After sending home over 500 employees last year in a restructuring exercise, TSTT has returned to growth and it’s CEO Dr Ronald Walcott says the company is profitable once again.
In an interview with the Sunday Business Guardian, Walcott said the company has made a significant turnaround.
“We are a year on from where we’ve made some fundamental transformation initiatives. As of October, the company’s operating profit is in excess of $160 million. So we’ve made a significant turnaround in the organisation,” Walcott said.
He noted that the company’s digital transformation strategy has played a major role in the results of the company.
“The fundamental reason we had to transform the business is that we were set up, like most traditional telecoms, as a telecommunications company. So you have all of these switches and exchanges and systems that are designed around voice telephony, that’s out the window—it’s done,” he said.
Walcott argued that everything is on broadband now, whether it’s on wi-fi through a 4G or 3G connection somewhere. Walcott said there were two strategies implemented in getting the company to a healthy bottom line.
“There is the revenue side and there is also the efficiency side,” he said.
Walcott argued that efficiency refers to how effective the company is at attaining the revenue it needs to create and save.
“A lot of what we did with the organisational transformation was not just around staff numbers, it was also around making the organisation more efficient. So our operating expense is significantly less than it was prior, not just in terms of employee costs but maintenance costs.”
He gave the example of migrating a client from copper to wireless. When this is done, Walcott contends the company has not only given the client better technology and better abilities, but it also creates cost saving for the company.
“Right now on our wireless network, for example, we do more than 80 per cent of troubleshooting remotely, so you don’t have to send people out to people’s homes; that’s a much more efficient operation,” Walcott said.
As a result, Walcott explained the company’s operating expenses have gone down significantly.
“We continue to look for ways to get more efficient and, as you roll out better technology that is more robust and so on, your efficiency actually increases so your operating expense goes down.”
With regard to revenue, the company has now created a platform called e-tender and it has also recently deployed 5G.
Walcott noted that e-tender is something created at TSTT.
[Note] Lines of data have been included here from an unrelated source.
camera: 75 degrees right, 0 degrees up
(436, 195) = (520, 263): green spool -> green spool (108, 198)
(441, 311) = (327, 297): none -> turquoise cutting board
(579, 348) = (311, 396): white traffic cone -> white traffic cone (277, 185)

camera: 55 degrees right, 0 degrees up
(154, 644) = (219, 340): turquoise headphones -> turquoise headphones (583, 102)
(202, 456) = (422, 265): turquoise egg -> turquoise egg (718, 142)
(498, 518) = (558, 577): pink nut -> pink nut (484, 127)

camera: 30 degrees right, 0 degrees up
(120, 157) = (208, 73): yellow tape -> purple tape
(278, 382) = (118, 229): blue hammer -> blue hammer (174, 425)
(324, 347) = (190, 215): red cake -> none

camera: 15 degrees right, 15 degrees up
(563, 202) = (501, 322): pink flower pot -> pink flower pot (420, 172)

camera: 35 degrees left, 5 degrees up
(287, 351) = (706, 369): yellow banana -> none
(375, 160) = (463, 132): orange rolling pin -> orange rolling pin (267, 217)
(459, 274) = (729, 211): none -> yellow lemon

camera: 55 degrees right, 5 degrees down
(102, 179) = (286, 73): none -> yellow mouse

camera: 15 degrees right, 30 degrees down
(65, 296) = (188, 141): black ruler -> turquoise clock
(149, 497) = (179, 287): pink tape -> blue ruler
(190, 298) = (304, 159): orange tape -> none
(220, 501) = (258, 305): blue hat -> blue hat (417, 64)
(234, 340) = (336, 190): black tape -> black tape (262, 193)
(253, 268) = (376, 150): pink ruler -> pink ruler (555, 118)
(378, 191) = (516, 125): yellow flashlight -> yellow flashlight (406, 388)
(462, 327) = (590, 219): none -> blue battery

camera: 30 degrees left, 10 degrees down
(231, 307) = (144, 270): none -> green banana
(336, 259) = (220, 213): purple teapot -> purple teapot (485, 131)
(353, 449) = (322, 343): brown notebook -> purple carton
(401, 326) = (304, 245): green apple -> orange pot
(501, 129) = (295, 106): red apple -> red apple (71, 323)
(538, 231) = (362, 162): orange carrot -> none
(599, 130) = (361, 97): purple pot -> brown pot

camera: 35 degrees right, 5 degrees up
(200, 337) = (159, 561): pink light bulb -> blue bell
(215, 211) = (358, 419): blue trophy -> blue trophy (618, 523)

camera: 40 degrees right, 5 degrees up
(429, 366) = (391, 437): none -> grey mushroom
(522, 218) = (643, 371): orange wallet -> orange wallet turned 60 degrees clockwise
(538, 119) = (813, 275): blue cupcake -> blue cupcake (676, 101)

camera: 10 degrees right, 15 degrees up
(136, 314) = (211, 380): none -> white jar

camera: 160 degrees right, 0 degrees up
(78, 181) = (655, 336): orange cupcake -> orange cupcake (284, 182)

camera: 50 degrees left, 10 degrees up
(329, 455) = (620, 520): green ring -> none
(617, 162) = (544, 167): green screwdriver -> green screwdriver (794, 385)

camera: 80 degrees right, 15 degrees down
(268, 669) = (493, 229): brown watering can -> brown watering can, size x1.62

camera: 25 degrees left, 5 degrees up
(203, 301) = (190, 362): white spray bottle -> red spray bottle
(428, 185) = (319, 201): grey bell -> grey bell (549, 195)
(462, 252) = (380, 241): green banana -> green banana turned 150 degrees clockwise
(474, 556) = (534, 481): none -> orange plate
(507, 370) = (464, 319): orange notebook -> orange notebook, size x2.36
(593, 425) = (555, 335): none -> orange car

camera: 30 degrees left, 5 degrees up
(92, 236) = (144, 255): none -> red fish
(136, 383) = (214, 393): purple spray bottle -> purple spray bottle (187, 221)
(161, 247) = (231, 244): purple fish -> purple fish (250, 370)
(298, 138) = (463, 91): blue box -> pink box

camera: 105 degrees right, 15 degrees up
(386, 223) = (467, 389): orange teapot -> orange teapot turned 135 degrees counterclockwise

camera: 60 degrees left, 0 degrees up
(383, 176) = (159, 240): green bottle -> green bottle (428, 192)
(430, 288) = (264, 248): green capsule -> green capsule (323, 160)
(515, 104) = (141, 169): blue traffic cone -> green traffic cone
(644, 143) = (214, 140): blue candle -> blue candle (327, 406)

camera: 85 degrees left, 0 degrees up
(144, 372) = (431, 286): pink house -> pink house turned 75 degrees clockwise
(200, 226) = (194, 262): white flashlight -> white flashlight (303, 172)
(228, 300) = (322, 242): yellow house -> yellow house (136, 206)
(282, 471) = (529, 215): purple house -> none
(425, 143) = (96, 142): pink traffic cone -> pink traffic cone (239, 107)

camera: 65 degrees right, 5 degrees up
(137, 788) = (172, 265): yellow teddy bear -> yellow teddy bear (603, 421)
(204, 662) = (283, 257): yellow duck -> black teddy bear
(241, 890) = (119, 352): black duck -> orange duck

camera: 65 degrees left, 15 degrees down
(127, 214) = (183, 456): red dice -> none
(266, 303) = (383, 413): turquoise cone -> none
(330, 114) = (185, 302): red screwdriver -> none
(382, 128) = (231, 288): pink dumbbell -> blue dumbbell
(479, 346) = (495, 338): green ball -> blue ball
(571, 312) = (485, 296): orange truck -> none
“It’s a full end-to-end software as a service (SAAS) that we are providing to customers and we have Caribbean governments that have shown interest. In fact, we’ve signed one recently.”
Walcott disclosed that the product has also been demoed in Asia and Germany.
“One of the ways that we’re moving the business forward is that we are not now restricted to the T&T geography. We are in advanced discussions with companies in Jamaica and Antigua to provide SAAS, managing services, etc because we have the ability and the technology here. It’s a whole new business model.”
As part of TSTT’s strategic plan, the company has established fixed wireless access 5G technology as a revenue creation mechanism.
Although he could not give a local figure, Walcott explained that 5G technology, according to global statistics, will generate hundreds of billions of dollars.
“We also have to look, as an organisation, for new lines of revenue. So 5G allows us to target SME customers who do not have access to the type of technological capabilities that some of their bigger counterparts have. So we’ll be able to look for new lines of revenue there, but also, it allows us to look at new ways of doing business.”
TSTT is thinking globally.
“We made that statement very clearly in our strategic plan. We’ll have organic growth which is what we are talking about locally. We plan to do implement 5G in agriculture.”
Walcott expressed that the company always intended to move from 4G fixed wireless access into 5G.
“It was designed that way and the idea behind this particular approach is one where we are providing possibilities. It’s about the ability to do things that we were not able to do before.”
There are things in 5G that are different to 4G according to Walcott.
He also said that it is not just about speed. “There are three district characteristics that separate 5G which are greater latency (speed at which a signal responds to a command), more simultaneous connections, and more reliability.”
He added that 5G has reduced cost all around the world and believes that it can be done in T&T as well. He argued that farmers can implement 5G technology in their operations and reduce costs by 20 to 40 per cent.
TSTT’s strategic plan involves showing companies how 5G can be utilised to transform the way they do business.
Recently in the media, there have been comments to, fro and between TSTT, TATT and Digicel.
Responding to this Walcott said, “I do not intend to get into a war of words with Digicel and/or with TATT. I have said what I have to say. My focus is on TSTT. They have their own business to concern themselves with. I concern myself with this business.”
Walcott announced that TSTT will be transforming the first floor of bmobile House into a 5G ecosystem where prospective clients will be able to come and experience 5G. He noted that if they are able to experience it, they will appreciate it.